Mais si tu veux, amibien, je te fais 3 pages sur la 41 en utilisant sa position, à droite, en bas, au milieu, sa couleur, sa forme, son tranchant, sa dureté...L'incohérence faisant partie des formations des carrières administratives, je ne devrais pas rencontrer de difficultés.
29/04/2005 à 20h09
J'approuve absolument Ameli. Le discours d'Algi n'est ni le fruit d'une ouverture d'esprit qui manquerait aux sceptiques, ni même intelligemment holistique. Il est tout simplement irrationnel.
Le symbolisme est un jeu de l'esprit, dont la fonction évidente est l'établissement de repères: mettre son mal en mots, pour se le ré approprier, lui donner un sens. C'est effectivement une étape clé de l'art de "soigner". Mais les esprits romantiques ont une tendance fâcheuse à confondre le symbole et la chose symbolisée, l'image et l'objet, les désirs et les réalités. On peut bien "voir" un foetus inversé dans le lobe de l'oreille, quelle type de réalité cela dégage t-il? Aucune. On peut bien "voir" une énergie mystérieuse mémorisée dans de l'eau pure pour guérir par un mécanisme aussi mystérieux tous les tracas et malaises imaginables, il n'en reste pas moins que le pouvoir curatif de granules de saccharose par l'effet d'un "loi de similitude" que personne ne connait est un mythe, pour ne pas dire une imposture.
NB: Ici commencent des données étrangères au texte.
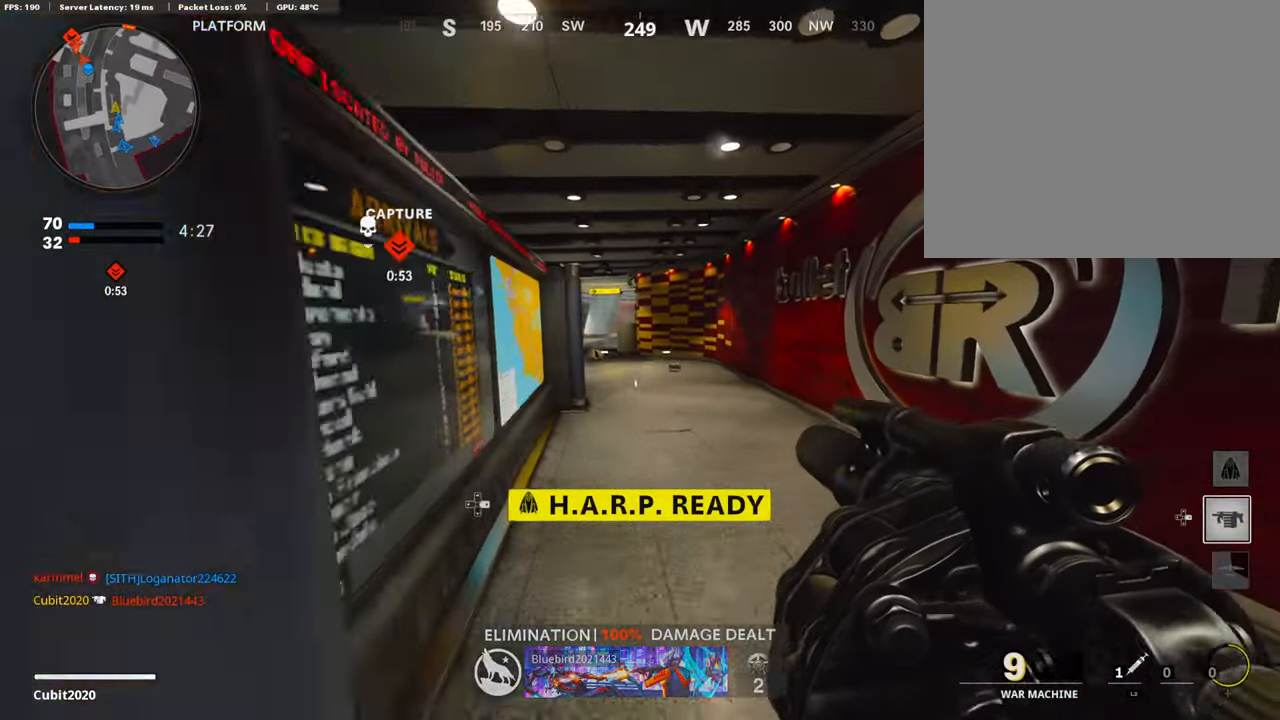
{"buttons": [], "left_stick": "up", "right_stick": "center", "events": [[168, "L3", "up"]]}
Tout l'art du praticien holistique ou alternatif consiste à voir ce qu'il a envie de voir, résultat de ses schémas de pensée pré définie( cf les explications d'Algi sur le sens des symptômes,de la souffrance au sens général, des infinies possibilité de l'auto-guérison etc, classiques avatars du vitalisme ) et de ses pré-supposés. Il n'y a jamais d'observation pure, les pré-convictions déterminent une certaine interprétation des observations. On le voit bien dans tous ces témoignages " étonnants", " spectaculaires".
L'holistique consiste souvent à tout mélanger dans un magma spirituel et symbolique: tout est dans tout et réciproquement. Cela autorise tous les délires interprétatifs, ce qui est bien pratique pour se forger une image d'artiste de la médecine. Cela permet à certains praticiens n'ayant plus la maitrise de leur humilité, frustrés d'une pratique trop bien codifiée, avec ses protocoles élaborés par d'autres, de se rêver capable de tout traiter par la seule grâce de leur talent à guérir.
29/04/2005 à 21h53
Ben non, désolé mais je "suis" pas ça.... je netraite pas tout et si tu lis co-rec-te-ment mes propos tu verras combien est grande ton erreur et combien tu transféres tes réves de grandeur sur moi.... car je prétend excatement le contraire, ne rien traiter du tout! :)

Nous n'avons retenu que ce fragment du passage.